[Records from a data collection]
····················

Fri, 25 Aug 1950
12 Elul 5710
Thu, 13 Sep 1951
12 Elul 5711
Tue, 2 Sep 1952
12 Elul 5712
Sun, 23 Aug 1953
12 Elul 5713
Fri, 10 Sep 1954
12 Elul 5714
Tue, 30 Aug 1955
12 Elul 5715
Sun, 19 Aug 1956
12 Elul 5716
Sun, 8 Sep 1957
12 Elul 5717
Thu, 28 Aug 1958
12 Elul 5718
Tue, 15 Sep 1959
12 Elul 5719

····················

### What you are asked to do
Without omitting anything, output the data verbatim.

### Solution to the exercise
Fri, 25 Aug 1950
12 Elul 5710
Thu, 13 Sep 1951
12 Elul 5711
Tue, 2 Sep 1952
12 Elul 5712
Sun, 23 Aug 1953
12 Elul 5713
Fri, 10 Sep 1954
12 Elul 5714
Tue, 30 Aug 1955
12 Elul 5715
Sun, 19 Aug 1956
12 Elul 5716
Sun, 8 Sep 1957
12 Elul 5717
Thu, 28 Aug 1958
12 Elul 5718
Tue, 15 Sep 1959
12 Elul 5719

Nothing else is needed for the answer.